TEXT SEGMENT

>>>>

Logging service
Allows a plugin to provide status and diagnostic information.
The Logging service is only available server side.
For editorial guidance on what to log and what to avoid (sensitive data, noisy info messages, implementation details), see the logging guidelines.
import type { PluginInitializerContext, CoreSetup, Plugin, Logger } from '@kbn/core/server';
export class MyPlugin implements Plugin {
private readonly logger: Logger;
constructor(initializerContext: PluginInitializerContext) {
this.logger = initializerContext.logger.get();
}
public setup(core: CoreSetup) {
try {
this.logger.debug('doing something...');
// …
} catch (e) {
this.logger.error('failed doing something...');
}
}
}
Usage is very straightforward, one should just get a logger for a specific context and use it to log messages with different log level.
const logger = kibana.logger.get('server');
logger.trace('Message with `trace` log level.');
logger.debug('Message with `debug` log level.');
logger.info('Message with `info` log level.');
logger.warn('Message with `warn` log level.');
logger.error('Message with `error` log level.');
logger.fatal('Message with `fatal` log level.');
const loggerWithNestedContext = kibana.logger.get('server', 'http');
loggerWithNestedContext.trace('Message with `trace` log level.');
loggerWithNestedContext.debug('Message with `debug` log level.');
And assuming logger for server name with console appender and trace level was used, console output will look like this:
[2017-07-25T11:54:41.639-07:00][TRACE][server] Message with `trace` log level.
[2017-07-25T11:54:41.639-07:00][DEBUG][server] Message with `debug` log level.
[2017-07-25T11:54:41.639-07:00][INFO ][server] Message with `info` log level.
[2017-07-25T11:54:41.639-07:00][WARN ][server] Message with `warn` log level.
[2017-07-25T11:54:41.639-07:00][ERROR][server] Message with `error` log level.
[2017-07-25T11:54:41.639-07:00][FATAL][server] Message with `fatal` log level.
[2017-07-25T11:54:41.639-07:00][TRACE][server.http] Message with `trace` log level.
[2017-07-25T11:54:41.639-07:00][DEBUG][server.http] Message with `debug` log level.
The log will be less verbose with warn level for the server logger:
[2017-07-25T11:54:41.639-07:00][WARN ][server] Message with `warn` log level.
[2017-07-25T11:54:41.639-07:00][ERROR][server] Message with `error` log level.
[2017-07-25T11:54:41.639-07:00][FATAL][server] Message with `fatal` log level.

<<<<

(Collected data)

>>>>

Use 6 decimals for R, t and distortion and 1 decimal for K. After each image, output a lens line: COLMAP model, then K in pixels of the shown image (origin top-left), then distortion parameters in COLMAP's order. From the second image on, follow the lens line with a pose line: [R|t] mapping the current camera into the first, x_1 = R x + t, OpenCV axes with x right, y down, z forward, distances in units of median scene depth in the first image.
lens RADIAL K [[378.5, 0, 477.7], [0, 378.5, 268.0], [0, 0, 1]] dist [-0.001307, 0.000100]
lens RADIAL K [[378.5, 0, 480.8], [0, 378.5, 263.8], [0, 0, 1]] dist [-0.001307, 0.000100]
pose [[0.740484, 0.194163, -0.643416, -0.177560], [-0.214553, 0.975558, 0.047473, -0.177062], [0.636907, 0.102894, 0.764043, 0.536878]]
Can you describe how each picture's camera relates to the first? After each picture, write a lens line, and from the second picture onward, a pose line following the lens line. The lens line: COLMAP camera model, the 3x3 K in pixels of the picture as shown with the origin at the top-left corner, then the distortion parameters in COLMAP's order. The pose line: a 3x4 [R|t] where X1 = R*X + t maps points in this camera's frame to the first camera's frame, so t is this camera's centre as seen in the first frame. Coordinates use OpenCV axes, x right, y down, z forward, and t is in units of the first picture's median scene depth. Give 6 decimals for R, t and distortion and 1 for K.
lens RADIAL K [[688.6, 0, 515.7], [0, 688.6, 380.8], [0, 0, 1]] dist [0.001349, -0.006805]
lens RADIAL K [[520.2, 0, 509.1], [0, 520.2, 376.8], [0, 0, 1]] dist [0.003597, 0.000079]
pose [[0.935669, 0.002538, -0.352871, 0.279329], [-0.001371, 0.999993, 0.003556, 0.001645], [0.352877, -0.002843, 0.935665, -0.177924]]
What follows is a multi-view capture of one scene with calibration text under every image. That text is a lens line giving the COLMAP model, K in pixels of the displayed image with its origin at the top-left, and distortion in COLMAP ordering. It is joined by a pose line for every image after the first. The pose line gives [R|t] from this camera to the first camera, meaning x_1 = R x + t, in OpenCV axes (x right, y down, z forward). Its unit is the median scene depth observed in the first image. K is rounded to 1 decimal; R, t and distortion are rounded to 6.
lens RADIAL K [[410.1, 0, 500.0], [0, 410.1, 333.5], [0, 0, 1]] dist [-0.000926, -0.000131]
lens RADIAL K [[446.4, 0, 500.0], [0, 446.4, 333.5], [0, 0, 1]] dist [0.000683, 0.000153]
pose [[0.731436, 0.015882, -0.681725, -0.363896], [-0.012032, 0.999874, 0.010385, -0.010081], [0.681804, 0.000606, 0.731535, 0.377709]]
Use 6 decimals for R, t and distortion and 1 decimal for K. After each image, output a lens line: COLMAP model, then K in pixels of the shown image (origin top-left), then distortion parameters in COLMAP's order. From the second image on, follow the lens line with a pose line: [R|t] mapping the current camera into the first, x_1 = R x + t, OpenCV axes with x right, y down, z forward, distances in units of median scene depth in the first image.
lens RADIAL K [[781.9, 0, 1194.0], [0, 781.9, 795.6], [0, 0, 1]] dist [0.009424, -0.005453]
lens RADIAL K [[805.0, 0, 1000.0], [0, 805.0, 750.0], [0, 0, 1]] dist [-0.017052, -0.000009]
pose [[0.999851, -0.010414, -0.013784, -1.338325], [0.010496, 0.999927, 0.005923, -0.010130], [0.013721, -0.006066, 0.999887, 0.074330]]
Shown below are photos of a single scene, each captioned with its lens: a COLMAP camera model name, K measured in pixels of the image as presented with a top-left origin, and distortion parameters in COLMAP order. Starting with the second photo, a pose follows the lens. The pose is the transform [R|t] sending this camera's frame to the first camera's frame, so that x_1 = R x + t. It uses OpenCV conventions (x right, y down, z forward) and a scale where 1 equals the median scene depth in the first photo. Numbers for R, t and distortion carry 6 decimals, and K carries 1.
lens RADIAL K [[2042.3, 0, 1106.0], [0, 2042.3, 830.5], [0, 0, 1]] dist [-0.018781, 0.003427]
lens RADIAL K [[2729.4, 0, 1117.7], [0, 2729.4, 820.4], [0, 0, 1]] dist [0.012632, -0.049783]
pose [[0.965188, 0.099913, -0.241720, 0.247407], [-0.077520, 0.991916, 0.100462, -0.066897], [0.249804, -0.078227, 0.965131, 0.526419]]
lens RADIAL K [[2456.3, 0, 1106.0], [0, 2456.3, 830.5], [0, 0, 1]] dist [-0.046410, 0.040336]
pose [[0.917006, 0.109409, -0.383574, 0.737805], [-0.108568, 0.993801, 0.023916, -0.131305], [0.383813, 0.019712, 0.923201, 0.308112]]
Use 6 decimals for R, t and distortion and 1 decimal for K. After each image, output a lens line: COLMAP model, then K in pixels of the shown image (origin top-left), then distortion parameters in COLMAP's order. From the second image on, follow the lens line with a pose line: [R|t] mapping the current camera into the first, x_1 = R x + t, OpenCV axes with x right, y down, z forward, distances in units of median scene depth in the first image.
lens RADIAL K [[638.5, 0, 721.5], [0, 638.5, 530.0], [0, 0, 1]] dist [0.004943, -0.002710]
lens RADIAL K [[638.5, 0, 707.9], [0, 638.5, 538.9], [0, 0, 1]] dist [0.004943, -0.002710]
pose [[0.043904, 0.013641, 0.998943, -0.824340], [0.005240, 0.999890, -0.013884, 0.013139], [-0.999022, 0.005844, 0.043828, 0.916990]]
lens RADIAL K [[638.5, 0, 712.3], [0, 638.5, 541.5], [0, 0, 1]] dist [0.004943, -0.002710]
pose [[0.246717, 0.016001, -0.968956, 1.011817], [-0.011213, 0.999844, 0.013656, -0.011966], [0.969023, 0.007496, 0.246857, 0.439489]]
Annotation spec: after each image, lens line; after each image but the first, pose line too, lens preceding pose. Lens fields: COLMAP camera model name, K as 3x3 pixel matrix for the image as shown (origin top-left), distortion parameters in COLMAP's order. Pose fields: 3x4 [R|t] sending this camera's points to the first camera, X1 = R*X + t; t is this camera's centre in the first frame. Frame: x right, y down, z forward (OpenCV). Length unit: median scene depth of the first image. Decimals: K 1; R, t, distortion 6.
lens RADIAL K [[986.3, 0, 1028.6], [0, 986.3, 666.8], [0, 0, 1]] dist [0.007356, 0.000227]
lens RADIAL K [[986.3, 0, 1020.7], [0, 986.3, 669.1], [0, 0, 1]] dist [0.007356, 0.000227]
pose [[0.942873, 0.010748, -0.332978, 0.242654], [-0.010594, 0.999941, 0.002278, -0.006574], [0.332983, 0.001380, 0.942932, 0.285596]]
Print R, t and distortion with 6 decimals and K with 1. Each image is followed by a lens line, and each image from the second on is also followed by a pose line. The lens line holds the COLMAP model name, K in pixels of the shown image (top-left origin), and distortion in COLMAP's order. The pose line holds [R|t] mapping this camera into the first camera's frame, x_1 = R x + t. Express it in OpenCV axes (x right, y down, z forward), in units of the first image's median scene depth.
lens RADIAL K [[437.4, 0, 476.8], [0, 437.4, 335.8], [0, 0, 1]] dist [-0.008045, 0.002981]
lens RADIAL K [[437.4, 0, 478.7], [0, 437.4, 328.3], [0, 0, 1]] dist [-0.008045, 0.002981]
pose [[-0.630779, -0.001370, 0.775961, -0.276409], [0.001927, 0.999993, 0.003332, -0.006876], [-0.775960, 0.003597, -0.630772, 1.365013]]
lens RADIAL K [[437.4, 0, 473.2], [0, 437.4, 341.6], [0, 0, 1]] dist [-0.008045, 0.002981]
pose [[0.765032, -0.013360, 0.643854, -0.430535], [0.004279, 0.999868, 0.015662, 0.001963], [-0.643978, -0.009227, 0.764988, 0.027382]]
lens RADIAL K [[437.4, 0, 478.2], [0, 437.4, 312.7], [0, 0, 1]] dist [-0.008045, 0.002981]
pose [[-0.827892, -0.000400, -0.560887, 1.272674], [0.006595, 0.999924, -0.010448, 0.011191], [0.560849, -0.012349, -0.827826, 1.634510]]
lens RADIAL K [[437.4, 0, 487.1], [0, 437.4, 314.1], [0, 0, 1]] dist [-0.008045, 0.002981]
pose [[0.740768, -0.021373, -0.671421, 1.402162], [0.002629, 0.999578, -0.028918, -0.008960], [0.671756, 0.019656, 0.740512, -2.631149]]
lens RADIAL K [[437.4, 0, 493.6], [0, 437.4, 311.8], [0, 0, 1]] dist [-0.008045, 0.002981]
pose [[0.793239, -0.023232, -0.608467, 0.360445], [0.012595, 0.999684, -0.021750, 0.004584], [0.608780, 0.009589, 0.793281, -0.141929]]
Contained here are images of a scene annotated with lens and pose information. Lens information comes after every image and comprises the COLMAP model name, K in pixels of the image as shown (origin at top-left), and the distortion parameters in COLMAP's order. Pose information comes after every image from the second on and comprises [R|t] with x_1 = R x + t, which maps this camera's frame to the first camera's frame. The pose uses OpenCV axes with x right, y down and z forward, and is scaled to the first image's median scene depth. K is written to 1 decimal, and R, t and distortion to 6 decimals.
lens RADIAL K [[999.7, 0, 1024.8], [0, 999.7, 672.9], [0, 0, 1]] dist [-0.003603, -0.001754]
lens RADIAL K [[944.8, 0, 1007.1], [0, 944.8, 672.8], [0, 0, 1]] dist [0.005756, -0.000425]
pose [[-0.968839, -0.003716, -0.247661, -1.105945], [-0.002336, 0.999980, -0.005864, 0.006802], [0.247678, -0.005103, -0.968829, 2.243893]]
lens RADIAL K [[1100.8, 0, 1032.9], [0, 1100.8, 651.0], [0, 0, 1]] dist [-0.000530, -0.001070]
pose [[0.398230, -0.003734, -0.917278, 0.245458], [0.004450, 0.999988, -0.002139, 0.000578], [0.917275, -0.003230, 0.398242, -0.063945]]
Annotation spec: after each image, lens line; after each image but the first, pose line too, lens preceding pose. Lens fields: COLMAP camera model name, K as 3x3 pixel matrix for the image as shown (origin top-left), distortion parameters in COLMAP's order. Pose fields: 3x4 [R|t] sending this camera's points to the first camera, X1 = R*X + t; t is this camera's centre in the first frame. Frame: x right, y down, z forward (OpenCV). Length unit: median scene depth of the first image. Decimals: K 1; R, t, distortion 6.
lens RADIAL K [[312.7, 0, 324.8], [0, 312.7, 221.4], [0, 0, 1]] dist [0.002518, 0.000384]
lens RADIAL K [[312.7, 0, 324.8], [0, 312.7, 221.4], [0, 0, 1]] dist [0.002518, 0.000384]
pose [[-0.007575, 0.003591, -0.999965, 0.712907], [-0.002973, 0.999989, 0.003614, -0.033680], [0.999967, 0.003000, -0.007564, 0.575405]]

<<<<

INSTRUCTIONS
[1] According to the logging service text, on which side is the Logging service available?
[2] Transcribe the logging service text word for word, from "The Logging service" up to and including "the logging guidelines.".

YOUR WRITTEN ANSWERS
[1] It is available only on the server side.

[2]
The Logging service is only available server side.
For editorial guidance on what to log and what to avoid (sensitive data, noisy info messages, implementation details), see the logging guidelines.